Students have wanted to curl for Calgary before, but the university needed an overseer like Peterman to ensure the Dinos could ice teams year after year, he said.
University curling teams don't play conference games. U Sports curling is limited to conference championships and the Canadian championship.
There are university curlers playing full time on men's or women's teams on tour and in provincial playdowns. They cobble together a university foursome for the conference championship.
University and college curling is just one piece of the developmental puzzle for Curling Canada.
Clubs run junior leagues and provincial associations run junior playdowns en route to the Canadian junior (under-20) championship.
Age 21 to 24 'high priority'
A more robust post-secondary curling scene could help retain that competitive curler between the ages of 21 and 24, according to Curling Canada's youth and NextGen manager Helen Radford.
"This particular age group is a high priority for us," she said. "Jocelyn's initiative with the University of Calgary has been done numerous times by other people across the country.

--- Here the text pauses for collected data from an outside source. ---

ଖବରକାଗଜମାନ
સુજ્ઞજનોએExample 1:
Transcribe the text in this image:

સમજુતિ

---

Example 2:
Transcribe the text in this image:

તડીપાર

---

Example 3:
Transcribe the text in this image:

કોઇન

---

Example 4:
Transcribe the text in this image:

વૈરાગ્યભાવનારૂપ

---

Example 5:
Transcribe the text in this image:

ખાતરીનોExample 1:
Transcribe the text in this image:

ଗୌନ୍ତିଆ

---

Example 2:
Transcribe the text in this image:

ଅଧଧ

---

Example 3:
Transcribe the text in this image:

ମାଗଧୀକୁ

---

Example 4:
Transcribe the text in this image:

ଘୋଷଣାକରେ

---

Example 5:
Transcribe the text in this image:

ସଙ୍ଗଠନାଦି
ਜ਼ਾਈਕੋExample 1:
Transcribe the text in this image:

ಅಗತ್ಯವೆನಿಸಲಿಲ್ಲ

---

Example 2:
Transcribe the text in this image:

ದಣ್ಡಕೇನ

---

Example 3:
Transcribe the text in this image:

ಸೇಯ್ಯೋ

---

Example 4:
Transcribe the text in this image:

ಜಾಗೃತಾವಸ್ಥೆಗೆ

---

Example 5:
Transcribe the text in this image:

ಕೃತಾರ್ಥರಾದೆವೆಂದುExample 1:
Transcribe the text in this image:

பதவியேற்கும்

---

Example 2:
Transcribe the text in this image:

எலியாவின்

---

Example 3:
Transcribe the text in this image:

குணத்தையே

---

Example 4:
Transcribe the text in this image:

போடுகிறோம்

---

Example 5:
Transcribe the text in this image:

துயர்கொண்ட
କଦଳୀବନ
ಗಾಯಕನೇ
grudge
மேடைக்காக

There needs to be a champion in that university or college that leads it."
The demands of school, starting a new job, and moving away from home for both, can knock curling down or off the priority list of a person in their early twenties.

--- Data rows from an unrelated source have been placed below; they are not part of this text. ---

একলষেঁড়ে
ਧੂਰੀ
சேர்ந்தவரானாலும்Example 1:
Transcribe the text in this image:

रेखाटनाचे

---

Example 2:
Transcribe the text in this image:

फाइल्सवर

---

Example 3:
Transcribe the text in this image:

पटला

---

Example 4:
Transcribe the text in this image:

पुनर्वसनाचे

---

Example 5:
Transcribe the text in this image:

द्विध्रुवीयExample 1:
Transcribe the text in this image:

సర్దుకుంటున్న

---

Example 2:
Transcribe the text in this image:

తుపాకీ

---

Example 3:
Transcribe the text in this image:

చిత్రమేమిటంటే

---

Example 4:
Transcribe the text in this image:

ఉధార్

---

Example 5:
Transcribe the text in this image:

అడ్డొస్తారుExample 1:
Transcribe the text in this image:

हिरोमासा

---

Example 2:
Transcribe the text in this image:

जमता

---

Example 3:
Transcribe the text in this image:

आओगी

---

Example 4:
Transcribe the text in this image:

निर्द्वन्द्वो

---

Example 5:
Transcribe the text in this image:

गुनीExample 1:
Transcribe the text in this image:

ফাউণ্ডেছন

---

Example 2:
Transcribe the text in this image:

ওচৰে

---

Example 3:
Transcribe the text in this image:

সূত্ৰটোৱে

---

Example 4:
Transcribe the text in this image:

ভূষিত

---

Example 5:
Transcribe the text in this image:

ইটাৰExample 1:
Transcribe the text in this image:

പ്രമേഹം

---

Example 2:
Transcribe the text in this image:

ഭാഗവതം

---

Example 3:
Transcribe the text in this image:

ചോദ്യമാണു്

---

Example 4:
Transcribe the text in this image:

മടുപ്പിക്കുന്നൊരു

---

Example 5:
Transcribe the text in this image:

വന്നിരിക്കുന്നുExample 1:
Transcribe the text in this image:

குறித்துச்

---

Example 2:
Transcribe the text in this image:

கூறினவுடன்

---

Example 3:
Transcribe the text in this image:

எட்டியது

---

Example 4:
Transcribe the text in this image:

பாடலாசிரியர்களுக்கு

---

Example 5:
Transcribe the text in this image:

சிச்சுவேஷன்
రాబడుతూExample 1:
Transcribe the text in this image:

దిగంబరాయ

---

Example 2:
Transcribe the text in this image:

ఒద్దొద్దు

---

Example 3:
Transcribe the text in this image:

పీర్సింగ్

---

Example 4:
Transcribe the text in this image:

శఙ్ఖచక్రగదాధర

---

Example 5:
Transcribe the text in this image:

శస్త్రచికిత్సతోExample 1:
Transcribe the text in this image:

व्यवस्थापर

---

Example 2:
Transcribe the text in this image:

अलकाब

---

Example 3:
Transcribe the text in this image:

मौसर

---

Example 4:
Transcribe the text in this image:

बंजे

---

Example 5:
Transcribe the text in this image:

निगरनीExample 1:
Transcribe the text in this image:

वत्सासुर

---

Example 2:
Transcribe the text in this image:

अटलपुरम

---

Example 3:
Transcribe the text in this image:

"That's where we lose a lot of curlers," Peterman said.
By way of top-down encouragement, Curling Canada staged an inaugural Under-25 NextGen Classic in Edmonton last month for teams and mixed doubles.
"In that event, we did have some university teams," Radford said. "We'd love every university and college to offer curling whether it's at the varsity level, club or recreational. Get more younger people exposed to the sport."
Curling Canada also ran a tournament in Ottawa last month to determine the country's representatives for the 2023 World University Games in Lake Placid, N.Y.
Alberta's Abby Marks and Dalhousie's Owen Purcell will wear the Maple Leaf in January with Purcell skipping an Atlantic conference team at those Games for the first time.